=== EXERCISE DATA ===

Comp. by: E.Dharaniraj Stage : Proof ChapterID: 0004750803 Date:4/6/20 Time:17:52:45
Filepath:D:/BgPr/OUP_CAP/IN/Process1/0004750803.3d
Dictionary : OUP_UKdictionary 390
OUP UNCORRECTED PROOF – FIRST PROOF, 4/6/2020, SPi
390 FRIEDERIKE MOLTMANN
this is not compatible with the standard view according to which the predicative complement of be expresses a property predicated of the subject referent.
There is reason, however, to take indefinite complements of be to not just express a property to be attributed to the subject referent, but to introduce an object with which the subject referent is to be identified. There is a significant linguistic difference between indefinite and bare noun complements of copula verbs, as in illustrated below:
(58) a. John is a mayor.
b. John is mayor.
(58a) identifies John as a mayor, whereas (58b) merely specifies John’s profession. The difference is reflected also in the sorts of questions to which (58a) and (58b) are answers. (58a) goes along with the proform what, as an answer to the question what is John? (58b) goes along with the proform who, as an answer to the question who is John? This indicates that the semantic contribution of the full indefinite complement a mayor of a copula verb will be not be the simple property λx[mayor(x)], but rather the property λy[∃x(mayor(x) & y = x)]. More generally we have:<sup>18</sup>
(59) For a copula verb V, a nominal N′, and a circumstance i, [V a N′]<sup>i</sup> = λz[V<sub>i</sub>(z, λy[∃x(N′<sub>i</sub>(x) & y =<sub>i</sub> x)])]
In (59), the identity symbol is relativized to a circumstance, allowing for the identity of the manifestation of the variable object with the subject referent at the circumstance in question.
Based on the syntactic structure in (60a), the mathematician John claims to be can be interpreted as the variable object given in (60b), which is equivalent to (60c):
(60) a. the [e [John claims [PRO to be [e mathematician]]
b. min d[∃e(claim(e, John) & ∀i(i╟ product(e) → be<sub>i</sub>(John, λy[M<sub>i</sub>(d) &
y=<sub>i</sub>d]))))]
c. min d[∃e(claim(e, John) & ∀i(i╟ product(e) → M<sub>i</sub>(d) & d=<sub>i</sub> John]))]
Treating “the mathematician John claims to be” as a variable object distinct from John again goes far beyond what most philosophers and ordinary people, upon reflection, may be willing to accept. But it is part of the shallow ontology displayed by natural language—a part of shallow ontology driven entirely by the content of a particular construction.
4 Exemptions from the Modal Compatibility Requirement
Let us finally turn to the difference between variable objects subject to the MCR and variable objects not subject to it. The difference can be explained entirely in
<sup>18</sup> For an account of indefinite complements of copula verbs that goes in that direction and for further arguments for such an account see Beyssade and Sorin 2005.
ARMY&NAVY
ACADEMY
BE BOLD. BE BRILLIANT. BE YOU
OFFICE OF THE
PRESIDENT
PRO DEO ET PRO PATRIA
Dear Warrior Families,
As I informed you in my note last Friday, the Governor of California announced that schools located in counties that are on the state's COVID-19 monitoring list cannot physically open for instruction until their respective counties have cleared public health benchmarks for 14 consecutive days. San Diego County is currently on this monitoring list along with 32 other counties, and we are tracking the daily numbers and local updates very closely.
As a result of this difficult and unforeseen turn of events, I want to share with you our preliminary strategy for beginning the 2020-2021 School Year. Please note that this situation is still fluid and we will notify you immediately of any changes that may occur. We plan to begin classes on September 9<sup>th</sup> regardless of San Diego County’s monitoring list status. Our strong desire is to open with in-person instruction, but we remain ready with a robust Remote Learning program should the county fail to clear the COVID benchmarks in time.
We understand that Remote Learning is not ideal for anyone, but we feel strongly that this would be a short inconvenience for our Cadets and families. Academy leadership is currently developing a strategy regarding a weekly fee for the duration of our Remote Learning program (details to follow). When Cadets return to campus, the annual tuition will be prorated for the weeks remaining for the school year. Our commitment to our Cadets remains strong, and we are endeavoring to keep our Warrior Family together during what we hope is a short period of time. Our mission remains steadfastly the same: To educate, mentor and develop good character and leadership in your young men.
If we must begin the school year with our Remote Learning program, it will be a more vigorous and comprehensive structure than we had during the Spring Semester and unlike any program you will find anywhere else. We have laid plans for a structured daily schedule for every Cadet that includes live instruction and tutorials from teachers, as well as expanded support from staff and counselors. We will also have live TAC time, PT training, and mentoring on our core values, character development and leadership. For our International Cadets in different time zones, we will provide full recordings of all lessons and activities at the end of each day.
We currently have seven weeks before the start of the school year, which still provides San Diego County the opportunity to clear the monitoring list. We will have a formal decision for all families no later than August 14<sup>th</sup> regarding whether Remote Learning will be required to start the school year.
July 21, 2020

===
=== EXERCISE DATA ===

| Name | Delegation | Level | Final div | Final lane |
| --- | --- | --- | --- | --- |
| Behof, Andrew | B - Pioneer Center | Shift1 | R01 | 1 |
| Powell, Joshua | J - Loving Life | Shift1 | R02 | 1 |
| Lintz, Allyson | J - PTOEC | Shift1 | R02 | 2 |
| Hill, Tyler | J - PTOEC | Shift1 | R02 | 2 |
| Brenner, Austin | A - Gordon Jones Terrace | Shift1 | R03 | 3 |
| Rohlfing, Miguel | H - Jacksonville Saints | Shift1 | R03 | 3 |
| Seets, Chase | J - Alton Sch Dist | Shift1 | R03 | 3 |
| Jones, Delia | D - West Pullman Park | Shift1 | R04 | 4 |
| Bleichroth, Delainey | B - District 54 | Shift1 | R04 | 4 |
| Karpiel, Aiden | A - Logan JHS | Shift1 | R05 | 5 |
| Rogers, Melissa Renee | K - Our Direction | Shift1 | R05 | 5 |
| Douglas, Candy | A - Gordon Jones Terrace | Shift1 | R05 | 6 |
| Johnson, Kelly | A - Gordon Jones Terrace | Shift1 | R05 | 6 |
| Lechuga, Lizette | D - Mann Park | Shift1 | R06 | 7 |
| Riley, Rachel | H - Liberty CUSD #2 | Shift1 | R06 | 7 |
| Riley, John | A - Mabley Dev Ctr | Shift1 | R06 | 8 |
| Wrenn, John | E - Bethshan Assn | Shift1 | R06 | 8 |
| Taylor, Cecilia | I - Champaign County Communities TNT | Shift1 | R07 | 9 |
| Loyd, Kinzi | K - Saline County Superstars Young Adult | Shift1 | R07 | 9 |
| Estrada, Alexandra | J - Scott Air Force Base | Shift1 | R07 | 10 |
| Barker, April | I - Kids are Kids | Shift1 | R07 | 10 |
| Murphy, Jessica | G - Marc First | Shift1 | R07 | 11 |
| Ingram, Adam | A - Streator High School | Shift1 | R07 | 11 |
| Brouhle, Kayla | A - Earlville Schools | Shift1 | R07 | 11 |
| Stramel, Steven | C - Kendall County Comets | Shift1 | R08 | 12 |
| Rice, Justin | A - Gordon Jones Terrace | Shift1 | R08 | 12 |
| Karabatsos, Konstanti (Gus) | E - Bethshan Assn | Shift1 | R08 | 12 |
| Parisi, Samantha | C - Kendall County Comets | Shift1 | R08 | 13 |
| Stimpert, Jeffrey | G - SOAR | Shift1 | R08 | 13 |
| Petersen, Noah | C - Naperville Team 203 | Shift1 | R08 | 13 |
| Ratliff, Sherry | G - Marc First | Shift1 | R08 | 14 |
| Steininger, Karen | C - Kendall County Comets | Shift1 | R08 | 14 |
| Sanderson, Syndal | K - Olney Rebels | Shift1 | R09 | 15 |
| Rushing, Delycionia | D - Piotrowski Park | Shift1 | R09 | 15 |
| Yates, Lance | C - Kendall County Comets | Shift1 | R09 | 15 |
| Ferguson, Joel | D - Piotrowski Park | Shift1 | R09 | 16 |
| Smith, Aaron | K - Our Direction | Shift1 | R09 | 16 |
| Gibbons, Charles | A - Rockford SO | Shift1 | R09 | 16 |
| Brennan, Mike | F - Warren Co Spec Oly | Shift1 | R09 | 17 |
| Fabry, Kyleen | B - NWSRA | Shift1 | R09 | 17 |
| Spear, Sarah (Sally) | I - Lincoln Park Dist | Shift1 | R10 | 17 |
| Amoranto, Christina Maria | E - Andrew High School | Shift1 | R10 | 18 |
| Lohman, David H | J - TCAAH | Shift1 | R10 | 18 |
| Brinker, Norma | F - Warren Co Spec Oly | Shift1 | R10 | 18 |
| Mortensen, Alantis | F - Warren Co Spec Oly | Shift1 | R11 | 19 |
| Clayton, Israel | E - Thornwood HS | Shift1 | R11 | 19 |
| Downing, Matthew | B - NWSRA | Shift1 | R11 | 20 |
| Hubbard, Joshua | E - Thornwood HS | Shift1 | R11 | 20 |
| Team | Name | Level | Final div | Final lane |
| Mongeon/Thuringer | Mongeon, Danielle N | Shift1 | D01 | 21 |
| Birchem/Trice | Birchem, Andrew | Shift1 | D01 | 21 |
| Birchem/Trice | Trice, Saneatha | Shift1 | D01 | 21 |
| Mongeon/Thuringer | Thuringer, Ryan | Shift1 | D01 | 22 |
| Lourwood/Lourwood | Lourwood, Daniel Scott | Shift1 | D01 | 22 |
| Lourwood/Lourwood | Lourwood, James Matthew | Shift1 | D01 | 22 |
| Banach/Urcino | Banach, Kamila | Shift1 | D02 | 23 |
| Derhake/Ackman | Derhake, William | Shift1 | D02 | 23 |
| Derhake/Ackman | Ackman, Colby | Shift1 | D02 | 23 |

===

_EXERCISE GOAL_
Among the records above, a stretch begins at the line containing "Filepath:D:/BgPr/OUP_CAP/IN/Process1/0004750803.3d" and ends at the line containing "b. John is mayor.". Restate that stretch word for word, and nothing else.

_EXPECTED OUTPUT_
Filepath:D:/BgPr/OUP_CAP/IN/Process1/0004750803.3d
Dictionary : OUP_UKdictionary 390
OUP UNCORRECTED PROOF – FIRST PROOF, 4/6/2020, SPi
390 FRIEDERIKE MOLTMANN
this is not compatible with the standard view according to which the predicative complement of be expresses a property predicated of the subject referent.
There is reason, however, to take indefinite complements of be to not just express a property to be attributed to the subject referent, but to introduce an object with which the subject referent is to be identified. There is a significant linguistic difference between indefinite and bare noun complements of copula verbs, as in illustrated below:
(58) a. John is a mayor.
b. John is mayor.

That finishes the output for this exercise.